The findings of our study were similar to that of the Haghiac trial [21], which randomly assigned 49 overweight pregnant women to omega-3 fatty acid supplementation conferring 2 g DHA plus EPA daily; this study found no difference in adiponectin, leptin, or HOMA-IR between the randomized groups. Similarly, a pilot study of 3.36 g of omega-3 fatty acid supplementation versus matched placebo among 62 hypertensive male adults found no effect of supplementation on serum adiponectin [22].

Our findings contrast with those of the ComparED study [23], which randomized 154 otherwise healthy obese non-pregnant adults to receive 2.7 g of EPA or DHA versus corn oil placebo. In that population, the investigators found that DHA, but not EPA supplementation significantly increased serum adiponectin, compared with corn oil placebo [23].

Our exploratory analysis of variables predictive of markers for insulin sensitivity found maternal vitamin D concentrations to be associated with markers of insulin sensitivity, similar to the finding of Benaim, et al. [11]

Similar to our findings, in a Mexican cohort, Solis-Paredis, et al., found maternal leptin levels to be significantly associated with maternal pregnancy weight gain [24]. A birth cohort study by Logan, et al., also found maternal pregnancy weight gain to be associated with decreased insulin sensitivity [25].

Contrary to our expectation, we found serum DHA fraction to be significantly associated with higher cord blood leptin levels. In other investigations, cord blood leptin has been significantly associated with higher birth weight [26, 27]. Elevated cord blood leptin may confer risk for childhood obesity, through developmental programming [26].

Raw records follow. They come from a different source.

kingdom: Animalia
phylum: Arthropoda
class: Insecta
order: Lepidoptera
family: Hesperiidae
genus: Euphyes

Our study had several strengths and limitations. Strengths of our study included the randomized design as well as the double-blinded nature of the trial. Availability of both maternal blood and umbilical cord blood was also a strength, although our study design allowed for only one post-supplementation assessment of insulin sensitivity, timed at 34–36 weeks gestation. However, our study was limited in the respect that our subjects were selected based on predisposition to depression and may not be representative of the general population of pregnant women. Similarly the sample size for the study was determined based on the unrelated primary outcome of depressive symptoms.

Conclusions

In conclusion, prenatal EPA- and DHA rich fish oil supplementation had no significant effect on markers of insulin sensitivity during pregnancy. However maternal DHA fraction and 25-OH vitamin D concentration were associated with greater insulin sensitivity in pregnancy. Maternal BMI and pregnancy weight gain were related to lower insulin sensitivity during pregnancy.

Future studies may include a well-powered randomized controlled trial of maternal DHA and/or vitamin D supplementation in women at risk for insulin resistance in order to augment insulin sensitivity.